A new announcement from the Human Genome Project

The human genome project has reached another landmark, the effective completion of the euchromatic sequence. It's still not 100% done, but the remaining small bits are going to require some new tricks to ferret out. You may recall announcements all over the place back in 2001 that the genome had been sequenced, but that was the draft sequence; 90% of the euchromatic genome was done, but there were still about 150,000 gaps scattered through it. You have to think of this project as something like assembling a colossal jigsaw puzzle—when the draft was done, we had a pretty good idea of the structure of the picture, and maybe had the borders done, but there were still these broad patches of solid colors that hadn't been pieced together yet. At this point, though, most of those have been filled in and the gaps are smaller and sparser.

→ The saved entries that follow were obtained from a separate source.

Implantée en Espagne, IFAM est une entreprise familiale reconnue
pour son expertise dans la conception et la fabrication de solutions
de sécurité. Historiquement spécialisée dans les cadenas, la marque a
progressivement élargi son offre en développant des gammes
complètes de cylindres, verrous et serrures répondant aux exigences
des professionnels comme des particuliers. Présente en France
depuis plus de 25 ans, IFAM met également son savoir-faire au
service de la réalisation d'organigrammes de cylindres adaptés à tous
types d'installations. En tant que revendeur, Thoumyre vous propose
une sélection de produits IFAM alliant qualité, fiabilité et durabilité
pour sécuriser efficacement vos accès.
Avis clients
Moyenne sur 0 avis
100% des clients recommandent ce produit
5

Some numbers: the completed sequence so far consists of 2,851,330,913 nucleotides. There are only 341 gaps left in the sequence. and 33 of those are in the heterochromatin (the mildly boring, repetitive chunks of the genome, which correspond to those regions of solid color in a jigsaw puzzle), representing 198 megabytes of stuff that still has to be sequenced. In the euchromatin (the more interesting and complex stuff) there are more gaps, 308, but they are much smaller, so only 28 Mb of mystery remains. The total length of the genome is 3.08 Gb, with 2.88 Gb of it in the form of euchromatin.

The new, better defined sequence allows for a more accurate count of total gene number, and that number has dropped once again. We're down to 20-25,000 protein-coding genes. Some may think that knocks us off our pedestal a bit more, but that sounds like plenty to me.

One thing that leaps out at anyone reading the announcement is the importance of evolution in analyzing and understanding the genome. They used alignment with the chimpanzee draft sequence, for instance, to search for deletions. They are identifying recent duplications by their degree of divergence from neighboring genes, and have found 1,183 new genes that have arisen since the human and rodent lineages split. They're tracking the death of genes by identifying sequences with small numbers of disabling mutations (we seem to be losing olfactory genes at a rapid clip, relative to rodents).

The bottom line is that the HGP has provided us with a better tool for all kinds of research.

Nonetheless, the euchromatic human genome can now be regarded as effectively known. The accuracy and completeness of the current near-complete human genome sequence has important consequences for biomedical research. It allows systematic searches for the causes of disease—for example, to find all key heritable factors predisposing to diabetes or somatic mutations underlying breast cancer—with confidence that little can escape detection. It facilitates experimental tools to recognize cellular components—for example, detectors for mRNAs based on specific oligonucleotide probes or mass-spectrometric identification of proteins based on specific peptide sequences—with confidence that these features provide a unique signature. It allows sophisticated computational analyses—for example, to study genome structure and evolution—with confidence that subtle results will not be swamped or swayed by noisy data. At a practical level, it eliminates tedious confirmatory work by researchers, who can now rely on highly accurate information. At a conceptual level, the near-complete picture makes it reasonable for the first time to contemplate systems approaches to cellular circuitry, without fear that major components are missing.

International Human Genome Sequencing Consortium (2004) Finishing the euchromatic sequence of the human genome. Nature 431:931-945.